**Activity**
The number of lines containing the word "endometrial" is all you should give; count them in the records below.
────────
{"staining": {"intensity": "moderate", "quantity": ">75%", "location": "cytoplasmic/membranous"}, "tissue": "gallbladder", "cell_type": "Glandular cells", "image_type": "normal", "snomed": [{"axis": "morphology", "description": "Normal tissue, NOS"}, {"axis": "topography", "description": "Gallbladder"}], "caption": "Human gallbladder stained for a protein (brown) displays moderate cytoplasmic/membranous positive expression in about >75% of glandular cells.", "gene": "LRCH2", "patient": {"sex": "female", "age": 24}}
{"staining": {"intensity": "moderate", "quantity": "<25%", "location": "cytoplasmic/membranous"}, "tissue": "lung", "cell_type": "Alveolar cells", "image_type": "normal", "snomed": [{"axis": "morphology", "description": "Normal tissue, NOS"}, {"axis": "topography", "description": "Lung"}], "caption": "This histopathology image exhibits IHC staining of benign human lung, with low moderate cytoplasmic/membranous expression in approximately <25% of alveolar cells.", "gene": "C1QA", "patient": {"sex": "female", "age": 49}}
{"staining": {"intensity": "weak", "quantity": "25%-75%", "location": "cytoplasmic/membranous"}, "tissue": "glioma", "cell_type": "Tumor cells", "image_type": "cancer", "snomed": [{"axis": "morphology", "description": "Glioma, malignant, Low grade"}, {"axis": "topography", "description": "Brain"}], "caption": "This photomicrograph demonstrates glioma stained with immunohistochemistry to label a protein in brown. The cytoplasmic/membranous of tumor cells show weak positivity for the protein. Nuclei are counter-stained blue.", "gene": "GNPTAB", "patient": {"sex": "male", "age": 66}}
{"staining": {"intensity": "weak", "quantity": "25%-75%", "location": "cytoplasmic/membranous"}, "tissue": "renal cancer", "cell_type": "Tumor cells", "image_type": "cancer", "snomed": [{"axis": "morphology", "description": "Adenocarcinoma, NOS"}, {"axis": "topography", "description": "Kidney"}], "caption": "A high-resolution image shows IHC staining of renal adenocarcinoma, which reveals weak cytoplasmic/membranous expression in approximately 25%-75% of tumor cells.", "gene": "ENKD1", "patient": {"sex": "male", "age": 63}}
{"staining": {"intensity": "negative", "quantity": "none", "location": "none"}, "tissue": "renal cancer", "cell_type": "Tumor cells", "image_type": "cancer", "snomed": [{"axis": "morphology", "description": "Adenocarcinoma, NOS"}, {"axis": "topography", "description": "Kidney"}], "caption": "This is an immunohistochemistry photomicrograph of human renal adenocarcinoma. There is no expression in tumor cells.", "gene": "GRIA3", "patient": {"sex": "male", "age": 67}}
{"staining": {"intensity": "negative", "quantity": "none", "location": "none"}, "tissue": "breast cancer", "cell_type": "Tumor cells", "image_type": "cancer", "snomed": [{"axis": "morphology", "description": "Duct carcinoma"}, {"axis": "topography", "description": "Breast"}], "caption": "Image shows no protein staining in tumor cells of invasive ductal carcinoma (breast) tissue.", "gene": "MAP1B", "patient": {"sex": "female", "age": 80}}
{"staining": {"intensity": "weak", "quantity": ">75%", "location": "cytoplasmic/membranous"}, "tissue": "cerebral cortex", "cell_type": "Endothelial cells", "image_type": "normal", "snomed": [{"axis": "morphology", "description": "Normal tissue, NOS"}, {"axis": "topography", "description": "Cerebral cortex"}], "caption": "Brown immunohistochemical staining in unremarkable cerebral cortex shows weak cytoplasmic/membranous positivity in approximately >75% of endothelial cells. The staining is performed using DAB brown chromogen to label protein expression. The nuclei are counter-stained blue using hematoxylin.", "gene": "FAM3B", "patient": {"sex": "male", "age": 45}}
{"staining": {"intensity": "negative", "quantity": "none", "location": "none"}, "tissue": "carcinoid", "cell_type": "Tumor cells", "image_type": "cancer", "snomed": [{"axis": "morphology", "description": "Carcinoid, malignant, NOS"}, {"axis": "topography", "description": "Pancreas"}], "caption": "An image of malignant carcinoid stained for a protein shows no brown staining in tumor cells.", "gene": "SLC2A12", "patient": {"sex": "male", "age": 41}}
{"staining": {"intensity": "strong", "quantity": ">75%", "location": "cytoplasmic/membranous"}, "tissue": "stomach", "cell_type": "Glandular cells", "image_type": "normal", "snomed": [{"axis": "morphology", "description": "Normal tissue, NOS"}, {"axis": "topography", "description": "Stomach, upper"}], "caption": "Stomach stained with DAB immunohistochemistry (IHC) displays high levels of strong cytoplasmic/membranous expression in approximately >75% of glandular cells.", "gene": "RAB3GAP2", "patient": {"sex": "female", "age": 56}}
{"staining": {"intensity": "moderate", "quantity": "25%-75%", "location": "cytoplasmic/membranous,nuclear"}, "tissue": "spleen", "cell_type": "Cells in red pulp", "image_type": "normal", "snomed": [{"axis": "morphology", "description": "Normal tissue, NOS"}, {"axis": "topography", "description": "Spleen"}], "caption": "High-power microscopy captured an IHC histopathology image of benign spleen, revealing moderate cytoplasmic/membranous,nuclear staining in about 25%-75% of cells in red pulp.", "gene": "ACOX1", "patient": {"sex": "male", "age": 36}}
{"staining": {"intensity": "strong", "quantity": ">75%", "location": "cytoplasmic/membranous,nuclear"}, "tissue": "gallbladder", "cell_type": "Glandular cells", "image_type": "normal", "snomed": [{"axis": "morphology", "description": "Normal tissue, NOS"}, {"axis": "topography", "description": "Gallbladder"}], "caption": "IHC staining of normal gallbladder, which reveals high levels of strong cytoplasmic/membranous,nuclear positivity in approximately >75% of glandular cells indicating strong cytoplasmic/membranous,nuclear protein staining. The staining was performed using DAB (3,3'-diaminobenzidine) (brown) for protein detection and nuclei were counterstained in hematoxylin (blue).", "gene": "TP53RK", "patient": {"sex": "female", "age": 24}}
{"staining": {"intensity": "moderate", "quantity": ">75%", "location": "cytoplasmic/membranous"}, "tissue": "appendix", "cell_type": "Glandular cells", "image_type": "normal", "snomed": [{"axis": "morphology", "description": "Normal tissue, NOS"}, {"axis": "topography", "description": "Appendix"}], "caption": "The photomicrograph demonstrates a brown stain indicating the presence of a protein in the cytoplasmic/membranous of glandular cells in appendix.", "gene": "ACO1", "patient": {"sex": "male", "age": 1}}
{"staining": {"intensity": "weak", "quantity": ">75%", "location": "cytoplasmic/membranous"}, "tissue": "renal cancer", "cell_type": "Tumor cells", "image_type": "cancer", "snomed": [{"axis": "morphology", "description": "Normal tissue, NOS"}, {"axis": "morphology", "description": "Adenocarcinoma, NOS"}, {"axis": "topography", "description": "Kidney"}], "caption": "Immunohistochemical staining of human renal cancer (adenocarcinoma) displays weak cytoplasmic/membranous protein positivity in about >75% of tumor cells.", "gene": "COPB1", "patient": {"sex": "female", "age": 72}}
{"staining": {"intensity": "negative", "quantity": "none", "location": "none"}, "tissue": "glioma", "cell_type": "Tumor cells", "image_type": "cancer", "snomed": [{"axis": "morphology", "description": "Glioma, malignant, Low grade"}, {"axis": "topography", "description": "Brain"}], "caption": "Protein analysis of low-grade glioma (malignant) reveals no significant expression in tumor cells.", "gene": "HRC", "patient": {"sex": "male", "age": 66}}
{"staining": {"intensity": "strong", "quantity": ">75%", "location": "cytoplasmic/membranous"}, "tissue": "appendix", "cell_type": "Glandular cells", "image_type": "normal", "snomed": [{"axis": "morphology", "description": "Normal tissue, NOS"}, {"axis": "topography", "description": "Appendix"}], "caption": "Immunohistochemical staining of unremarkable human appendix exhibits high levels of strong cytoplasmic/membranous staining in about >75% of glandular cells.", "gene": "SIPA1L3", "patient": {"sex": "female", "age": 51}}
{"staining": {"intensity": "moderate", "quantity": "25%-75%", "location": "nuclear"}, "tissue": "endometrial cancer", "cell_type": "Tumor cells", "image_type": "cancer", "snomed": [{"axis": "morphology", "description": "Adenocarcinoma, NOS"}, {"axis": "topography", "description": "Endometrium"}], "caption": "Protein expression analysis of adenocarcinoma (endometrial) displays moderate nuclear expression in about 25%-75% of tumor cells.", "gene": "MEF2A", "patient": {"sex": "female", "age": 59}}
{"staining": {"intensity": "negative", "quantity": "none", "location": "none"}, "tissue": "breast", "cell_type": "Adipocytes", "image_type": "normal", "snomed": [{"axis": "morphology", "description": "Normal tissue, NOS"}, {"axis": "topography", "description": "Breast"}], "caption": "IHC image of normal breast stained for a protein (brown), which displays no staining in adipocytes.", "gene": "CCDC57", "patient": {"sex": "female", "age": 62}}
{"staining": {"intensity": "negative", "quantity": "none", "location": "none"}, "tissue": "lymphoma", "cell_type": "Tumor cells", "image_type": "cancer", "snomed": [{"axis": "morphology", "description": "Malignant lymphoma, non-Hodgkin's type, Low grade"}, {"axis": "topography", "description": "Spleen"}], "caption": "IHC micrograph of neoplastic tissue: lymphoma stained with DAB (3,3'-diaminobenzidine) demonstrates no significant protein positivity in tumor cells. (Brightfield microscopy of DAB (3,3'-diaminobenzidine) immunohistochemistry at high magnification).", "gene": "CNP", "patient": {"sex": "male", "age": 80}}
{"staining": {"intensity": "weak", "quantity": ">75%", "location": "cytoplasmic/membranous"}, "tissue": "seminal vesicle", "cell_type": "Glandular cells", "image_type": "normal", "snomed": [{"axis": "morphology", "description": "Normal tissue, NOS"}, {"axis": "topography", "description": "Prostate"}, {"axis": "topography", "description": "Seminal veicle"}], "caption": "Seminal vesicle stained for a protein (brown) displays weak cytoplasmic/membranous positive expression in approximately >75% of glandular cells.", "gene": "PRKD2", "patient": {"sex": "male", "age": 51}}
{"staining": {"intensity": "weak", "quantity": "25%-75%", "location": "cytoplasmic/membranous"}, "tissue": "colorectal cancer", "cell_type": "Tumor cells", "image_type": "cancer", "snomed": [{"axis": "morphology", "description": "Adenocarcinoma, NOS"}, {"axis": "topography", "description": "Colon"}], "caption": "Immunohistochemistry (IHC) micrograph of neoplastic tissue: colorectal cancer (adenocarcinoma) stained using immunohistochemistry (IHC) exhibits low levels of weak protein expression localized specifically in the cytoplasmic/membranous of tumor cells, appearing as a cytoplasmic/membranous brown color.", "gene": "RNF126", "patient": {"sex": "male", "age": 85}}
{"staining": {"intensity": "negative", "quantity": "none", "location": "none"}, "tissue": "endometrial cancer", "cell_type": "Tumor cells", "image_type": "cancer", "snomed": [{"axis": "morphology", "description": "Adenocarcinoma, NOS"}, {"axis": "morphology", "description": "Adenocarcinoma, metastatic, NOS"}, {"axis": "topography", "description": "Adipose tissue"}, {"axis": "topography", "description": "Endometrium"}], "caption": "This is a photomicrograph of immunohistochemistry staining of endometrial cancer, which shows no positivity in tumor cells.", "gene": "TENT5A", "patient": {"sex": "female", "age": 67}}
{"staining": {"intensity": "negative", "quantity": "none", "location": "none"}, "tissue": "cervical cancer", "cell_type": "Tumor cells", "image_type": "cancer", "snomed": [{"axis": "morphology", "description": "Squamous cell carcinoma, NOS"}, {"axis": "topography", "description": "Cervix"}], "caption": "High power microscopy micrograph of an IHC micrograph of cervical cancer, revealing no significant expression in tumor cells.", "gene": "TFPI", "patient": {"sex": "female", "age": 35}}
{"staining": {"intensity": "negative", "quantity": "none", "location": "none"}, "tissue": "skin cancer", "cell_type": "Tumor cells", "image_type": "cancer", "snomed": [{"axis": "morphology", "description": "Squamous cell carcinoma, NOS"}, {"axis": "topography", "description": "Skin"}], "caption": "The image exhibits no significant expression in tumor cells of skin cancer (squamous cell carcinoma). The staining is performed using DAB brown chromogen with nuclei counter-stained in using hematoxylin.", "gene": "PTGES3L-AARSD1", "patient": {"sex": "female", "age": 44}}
────────
**Your solution**
2